### EXERCISE:
Find the line containing "X378461Y59154D02*" in the records below. Copy exactly that line and each one after it, ending at the line containing "X381693Y223539D01*", and nothing more.

### DATA TO PROCESS:

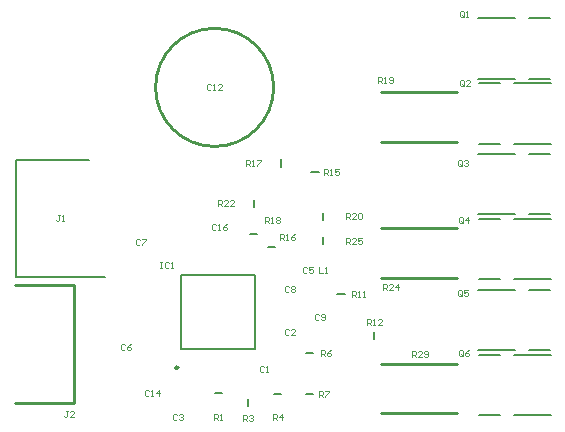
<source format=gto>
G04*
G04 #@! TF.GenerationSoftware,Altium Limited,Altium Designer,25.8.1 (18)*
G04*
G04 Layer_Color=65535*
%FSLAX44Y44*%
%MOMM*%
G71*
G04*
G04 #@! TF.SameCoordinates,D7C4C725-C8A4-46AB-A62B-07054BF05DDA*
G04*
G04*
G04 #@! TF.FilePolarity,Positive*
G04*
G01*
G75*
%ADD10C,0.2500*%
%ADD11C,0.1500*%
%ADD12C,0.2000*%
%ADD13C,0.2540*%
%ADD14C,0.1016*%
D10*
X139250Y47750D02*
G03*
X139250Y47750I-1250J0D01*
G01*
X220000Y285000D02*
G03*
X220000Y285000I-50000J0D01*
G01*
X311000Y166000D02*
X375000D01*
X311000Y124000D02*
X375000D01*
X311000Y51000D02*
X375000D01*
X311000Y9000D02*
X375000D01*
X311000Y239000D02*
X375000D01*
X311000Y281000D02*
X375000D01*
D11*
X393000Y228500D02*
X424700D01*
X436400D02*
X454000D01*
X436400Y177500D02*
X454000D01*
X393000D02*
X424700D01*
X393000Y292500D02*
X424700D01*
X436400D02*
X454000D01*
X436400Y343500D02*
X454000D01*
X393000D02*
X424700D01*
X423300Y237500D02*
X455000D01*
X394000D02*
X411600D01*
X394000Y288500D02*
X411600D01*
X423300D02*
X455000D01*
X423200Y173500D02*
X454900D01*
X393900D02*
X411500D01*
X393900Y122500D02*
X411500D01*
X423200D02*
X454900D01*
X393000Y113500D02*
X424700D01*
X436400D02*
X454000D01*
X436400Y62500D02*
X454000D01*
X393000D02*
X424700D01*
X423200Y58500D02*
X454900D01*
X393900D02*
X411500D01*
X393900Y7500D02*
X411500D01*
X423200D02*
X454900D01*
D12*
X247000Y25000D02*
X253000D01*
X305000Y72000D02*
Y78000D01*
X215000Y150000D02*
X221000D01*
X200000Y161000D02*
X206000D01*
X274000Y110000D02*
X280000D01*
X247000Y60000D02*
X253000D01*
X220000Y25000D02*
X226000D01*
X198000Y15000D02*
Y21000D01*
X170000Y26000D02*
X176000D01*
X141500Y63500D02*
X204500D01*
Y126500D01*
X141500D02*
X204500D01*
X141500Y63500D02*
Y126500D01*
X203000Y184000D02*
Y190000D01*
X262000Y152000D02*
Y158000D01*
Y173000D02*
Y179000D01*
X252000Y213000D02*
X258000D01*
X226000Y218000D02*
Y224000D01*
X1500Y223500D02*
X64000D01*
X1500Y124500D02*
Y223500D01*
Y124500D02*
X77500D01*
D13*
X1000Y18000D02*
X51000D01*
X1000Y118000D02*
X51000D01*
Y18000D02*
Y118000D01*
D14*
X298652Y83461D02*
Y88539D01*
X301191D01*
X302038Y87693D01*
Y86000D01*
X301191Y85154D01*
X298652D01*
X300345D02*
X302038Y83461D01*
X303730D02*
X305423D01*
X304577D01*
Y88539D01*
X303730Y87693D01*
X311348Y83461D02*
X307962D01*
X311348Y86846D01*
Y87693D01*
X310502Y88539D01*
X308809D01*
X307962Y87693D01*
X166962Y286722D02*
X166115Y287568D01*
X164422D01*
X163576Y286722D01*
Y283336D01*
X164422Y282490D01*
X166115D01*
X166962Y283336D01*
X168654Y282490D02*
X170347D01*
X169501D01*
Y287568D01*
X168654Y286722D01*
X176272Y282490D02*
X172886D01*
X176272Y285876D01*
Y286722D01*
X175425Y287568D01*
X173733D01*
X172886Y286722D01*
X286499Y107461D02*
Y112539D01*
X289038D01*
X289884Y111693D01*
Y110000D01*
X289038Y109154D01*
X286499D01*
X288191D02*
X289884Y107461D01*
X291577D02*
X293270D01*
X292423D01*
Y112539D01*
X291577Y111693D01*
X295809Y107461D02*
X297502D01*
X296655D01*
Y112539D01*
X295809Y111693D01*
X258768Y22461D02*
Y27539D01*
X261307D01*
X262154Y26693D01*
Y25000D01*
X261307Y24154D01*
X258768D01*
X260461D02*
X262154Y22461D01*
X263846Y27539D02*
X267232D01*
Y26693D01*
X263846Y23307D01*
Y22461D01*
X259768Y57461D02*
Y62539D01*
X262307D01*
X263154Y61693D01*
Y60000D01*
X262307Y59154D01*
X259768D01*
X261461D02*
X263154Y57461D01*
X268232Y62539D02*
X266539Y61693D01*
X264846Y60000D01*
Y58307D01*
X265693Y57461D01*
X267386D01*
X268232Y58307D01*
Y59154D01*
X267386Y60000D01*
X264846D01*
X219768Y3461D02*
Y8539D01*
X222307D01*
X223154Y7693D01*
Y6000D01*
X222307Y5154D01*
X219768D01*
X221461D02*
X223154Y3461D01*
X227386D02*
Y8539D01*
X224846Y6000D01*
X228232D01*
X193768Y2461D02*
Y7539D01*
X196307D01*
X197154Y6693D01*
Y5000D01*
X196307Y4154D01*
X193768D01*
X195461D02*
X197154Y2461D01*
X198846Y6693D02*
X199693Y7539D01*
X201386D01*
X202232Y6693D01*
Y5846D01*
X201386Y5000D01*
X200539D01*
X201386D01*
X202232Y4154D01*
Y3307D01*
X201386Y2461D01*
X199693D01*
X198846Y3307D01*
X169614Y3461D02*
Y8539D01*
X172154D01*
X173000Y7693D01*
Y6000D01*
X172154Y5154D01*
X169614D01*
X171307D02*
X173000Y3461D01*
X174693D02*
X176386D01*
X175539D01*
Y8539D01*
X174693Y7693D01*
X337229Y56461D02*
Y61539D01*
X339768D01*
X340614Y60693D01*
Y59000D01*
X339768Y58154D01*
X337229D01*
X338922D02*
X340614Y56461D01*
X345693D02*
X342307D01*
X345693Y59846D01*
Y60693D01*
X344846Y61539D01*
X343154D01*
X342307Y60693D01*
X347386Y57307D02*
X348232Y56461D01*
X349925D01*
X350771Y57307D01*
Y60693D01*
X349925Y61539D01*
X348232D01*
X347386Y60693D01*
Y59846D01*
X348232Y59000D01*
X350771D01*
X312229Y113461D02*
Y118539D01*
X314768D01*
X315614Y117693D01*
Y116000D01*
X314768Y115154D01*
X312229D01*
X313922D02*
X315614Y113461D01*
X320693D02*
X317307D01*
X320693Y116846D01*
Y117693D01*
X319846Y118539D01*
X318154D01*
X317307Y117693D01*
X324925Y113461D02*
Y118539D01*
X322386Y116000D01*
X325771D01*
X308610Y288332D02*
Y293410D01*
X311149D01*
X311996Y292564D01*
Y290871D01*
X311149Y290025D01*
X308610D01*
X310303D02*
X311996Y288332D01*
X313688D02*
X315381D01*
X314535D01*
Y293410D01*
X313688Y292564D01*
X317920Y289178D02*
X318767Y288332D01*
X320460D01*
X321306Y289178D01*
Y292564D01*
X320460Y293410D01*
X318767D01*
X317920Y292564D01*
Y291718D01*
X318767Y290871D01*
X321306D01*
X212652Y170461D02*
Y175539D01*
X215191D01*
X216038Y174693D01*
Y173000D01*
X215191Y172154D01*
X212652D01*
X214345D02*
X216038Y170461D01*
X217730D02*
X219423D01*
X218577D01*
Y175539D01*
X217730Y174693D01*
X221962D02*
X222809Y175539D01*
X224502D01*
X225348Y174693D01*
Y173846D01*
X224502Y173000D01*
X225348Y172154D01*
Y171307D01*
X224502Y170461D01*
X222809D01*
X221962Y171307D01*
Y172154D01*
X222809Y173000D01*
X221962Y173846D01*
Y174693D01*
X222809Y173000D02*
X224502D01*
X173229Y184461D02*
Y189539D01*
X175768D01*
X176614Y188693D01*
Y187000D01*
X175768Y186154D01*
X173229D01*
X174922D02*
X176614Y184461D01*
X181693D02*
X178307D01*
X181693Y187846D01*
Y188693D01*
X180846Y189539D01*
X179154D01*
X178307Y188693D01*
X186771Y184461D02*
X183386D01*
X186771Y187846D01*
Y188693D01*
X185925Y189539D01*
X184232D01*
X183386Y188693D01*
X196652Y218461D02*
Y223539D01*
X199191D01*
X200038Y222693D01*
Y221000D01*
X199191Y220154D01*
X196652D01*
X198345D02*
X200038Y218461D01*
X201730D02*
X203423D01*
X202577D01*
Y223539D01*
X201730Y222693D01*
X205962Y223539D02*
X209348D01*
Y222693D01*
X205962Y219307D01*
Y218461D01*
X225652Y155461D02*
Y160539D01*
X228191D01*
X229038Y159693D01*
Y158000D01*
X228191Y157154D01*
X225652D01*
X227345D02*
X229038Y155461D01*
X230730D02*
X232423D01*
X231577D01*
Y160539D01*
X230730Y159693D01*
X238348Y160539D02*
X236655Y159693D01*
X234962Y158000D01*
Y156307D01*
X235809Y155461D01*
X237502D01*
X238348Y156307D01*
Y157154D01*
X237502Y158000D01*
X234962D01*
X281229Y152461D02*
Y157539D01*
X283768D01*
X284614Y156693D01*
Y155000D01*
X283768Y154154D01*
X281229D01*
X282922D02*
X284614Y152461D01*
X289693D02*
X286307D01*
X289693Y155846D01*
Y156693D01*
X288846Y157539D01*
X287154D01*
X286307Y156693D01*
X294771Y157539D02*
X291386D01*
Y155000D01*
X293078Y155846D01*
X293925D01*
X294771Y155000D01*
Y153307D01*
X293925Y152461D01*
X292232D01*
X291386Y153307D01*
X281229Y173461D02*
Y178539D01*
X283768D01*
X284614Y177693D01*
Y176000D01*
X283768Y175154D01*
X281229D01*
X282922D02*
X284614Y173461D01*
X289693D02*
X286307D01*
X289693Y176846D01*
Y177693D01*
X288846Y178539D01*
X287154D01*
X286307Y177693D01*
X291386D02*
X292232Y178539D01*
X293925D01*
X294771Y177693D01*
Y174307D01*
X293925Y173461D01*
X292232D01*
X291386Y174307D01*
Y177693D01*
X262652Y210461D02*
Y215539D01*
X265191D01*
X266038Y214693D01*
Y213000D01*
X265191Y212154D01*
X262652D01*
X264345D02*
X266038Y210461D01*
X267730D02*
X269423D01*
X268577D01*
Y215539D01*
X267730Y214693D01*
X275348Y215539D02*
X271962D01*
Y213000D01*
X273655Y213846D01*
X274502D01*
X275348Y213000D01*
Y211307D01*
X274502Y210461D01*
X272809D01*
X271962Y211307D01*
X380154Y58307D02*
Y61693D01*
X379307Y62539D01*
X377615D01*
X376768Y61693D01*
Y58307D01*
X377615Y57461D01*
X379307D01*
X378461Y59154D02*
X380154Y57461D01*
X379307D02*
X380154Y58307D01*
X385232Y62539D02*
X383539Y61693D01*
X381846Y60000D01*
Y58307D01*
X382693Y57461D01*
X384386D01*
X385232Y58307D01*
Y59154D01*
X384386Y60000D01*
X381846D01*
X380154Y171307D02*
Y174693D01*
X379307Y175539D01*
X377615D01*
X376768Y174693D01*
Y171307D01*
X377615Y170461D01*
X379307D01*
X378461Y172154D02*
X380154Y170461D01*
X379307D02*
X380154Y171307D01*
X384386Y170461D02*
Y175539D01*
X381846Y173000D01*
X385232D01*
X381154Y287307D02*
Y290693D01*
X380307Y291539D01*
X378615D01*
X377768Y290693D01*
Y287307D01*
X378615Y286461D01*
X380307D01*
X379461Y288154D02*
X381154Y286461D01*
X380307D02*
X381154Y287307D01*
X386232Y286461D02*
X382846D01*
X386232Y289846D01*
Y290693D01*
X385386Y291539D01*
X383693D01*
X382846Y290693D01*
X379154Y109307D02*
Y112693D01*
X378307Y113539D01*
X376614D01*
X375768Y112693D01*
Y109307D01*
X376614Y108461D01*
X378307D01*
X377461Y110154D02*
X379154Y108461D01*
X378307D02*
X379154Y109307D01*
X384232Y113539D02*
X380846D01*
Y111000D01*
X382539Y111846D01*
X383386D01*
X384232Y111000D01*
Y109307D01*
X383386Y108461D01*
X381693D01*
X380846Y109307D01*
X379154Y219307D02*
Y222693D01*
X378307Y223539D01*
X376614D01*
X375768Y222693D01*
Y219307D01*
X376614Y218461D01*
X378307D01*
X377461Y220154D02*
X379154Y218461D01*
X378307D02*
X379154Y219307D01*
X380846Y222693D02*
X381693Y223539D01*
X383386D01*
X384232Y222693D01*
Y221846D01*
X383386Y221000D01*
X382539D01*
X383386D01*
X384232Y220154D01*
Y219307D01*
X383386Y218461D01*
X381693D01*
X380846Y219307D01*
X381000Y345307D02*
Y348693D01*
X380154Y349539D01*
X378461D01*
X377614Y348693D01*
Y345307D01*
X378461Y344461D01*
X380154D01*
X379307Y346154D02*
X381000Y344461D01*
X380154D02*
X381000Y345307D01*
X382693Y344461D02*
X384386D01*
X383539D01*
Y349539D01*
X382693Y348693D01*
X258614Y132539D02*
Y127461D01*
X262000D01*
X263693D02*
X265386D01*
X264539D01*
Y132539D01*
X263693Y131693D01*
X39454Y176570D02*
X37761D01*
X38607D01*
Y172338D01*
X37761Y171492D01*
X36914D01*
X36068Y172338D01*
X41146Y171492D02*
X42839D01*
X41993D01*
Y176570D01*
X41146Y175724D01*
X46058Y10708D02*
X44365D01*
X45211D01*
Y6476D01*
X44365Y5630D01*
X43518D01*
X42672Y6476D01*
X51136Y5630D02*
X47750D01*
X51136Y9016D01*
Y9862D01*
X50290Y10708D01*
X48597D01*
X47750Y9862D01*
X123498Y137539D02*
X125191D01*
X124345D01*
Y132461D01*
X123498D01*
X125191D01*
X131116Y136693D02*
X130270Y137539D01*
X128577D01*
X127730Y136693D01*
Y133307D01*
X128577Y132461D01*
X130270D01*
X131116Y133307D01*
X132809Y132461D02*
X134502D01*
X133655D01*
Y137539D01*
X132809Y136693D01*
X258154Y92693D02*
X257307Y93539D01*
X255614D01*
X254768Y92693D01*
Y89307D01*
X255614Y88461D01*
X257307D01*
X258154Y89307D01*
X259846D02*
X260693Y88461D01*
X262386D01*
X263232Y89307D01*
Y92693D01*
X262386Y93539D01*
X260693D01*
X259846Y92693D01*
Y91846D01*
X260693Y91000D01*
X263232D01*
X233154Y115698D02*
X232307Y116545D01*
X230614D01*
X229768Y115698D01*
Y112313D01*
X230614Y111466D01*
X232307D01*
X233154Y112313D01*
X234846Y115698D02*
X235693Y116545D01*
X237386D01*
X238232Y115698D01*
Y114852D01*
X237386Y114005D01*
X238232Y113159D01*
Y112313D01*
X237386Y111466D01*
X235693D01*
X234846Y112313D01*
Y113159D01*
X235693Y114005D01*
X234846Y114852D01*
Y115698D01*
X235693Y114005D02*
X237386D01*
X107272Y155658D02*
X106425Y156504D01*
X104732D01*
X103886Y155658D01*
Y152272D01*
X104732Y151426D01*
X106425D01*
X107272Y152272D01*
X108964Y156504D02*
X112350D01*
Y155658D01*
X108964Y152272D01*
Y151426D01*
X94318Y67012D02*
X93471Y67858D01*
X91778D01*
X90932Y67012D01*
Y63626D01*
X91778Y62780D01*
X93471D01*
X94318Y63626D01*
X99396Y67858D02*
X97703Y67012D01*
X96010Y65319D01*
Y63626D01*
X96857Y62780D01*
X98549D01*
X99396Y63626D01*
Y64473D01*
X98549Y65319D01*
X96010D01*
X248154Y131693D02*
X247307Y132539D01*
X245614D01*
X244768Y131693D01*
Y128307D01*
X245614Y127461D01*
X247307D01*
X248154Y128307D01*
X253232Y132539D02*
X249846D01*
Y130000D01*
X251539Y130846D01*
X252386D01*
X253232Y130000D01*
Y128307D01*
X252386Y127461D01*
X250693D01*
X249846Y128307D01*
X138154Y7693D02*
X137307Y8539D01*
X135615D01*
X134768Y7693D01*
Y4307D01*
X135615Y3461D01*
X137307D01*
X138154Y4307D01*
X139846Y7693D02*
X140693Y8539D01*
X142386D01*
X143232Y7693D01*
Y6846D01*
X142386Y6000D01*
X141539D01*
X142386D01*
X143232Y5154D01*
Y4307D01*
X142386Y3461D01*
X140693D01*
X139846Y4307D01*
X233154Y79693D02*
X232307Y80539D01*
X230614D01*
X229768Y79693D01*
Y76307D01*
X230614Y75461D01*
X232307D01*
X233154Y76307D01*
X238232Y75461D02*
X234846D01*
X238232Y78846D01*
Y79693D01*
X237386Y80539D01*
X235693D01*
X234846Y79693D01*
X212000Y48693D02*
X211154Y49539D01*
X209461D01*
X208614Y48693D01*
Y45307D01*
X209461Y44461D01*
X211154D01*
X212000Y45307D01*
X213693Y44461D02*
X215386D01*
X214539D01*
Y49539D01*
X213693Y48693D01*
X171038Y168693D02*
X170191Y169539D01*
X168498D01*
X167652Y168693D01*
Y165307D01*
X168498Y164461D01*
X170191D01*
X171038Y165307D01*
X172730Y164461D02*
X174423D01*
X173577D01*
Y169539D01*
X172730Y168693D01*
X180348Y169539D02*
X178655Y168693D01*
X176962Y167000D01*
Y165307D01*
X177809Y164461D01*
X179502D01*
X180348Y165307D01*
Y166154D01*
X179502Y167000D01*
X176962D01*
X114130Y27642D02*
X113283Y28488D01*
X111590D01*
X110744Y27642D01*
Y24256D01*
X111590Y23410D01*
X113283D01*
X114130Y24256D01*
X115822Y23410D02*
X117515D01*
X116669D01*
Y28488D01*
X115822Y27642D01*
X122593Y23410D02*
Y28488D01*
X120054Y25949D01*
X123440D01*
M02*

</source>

### EXERCISE OUTPUT:
X378461Y59154D02*
X380154Y57461D01*
X379307D02*
X380154Y58307D01*
X385232Y62539D02*
X383539Y61693D01*
X381846Y60000D01*
Y58307D01*
X382693Y57461D01*
X384386D01*
X385232Y58307D01*
Y59154D01*
X384386Y60000D01*
X381846D01*
X380154Y171307D02*
Y174693D01*
X379307Y175539D01*
X377615D01*
X376768Y174693D01*
Y171307D01*
X377615Y170461D01*
X379307D01*
X378461Y172154D02*
X380154Y170461D01*
X379307D02*
X380154Y171307D01*
X384386Y170461D02*
Y175539D01*
X381846Y173000D01*
X385232D01*
X381154Y287307D02*
Y290693D01*
X380307Y291539D01*
X378615D01*
X377768Y290693D01*
Y287307D01*
X378615Y286461D01*
X380307D01*
X379461Y288154D02*
X381154Y286461D01*
X380307D02*
X381154Y287307D01*
X386232Y286461D02*
X382846D01*
X386232Y289846D01*
Y290693D01*
X385386Y291539D01*
X383693D01*
X382846Y290693D01*
X379154Y109307D02*
Y112693D01*
X378307Y113539D01*
X376614D01*
X375768Y112693D01*
Y109307D01*
X376614Y108461D01*
X378307D01*
X377461Y110154D02*
X379154Y108461D01*
X378307D02*
X379154Y109307D01*
X384232Y113539D02*
X380846D01*
Y111000D01*
X382539Y111846D01*
X383386D01*
X384232Y111000D01*
Y109307D01*
X383386Y108461D01*
X381693D01*
X380846Y109307D01*
X379154Y219307D02*
Y222693D01*
X378307Y223539D01*
X376614D01*
X375768Y222693D01*
Y219307D01*
X376614Y218461D01*
X378307D01*
X377461Y220154D02*
X379154Y218461D01*
X378307D02*
X379154Y219307D01*
X380846Y222693D02*
X381693Y223539D01*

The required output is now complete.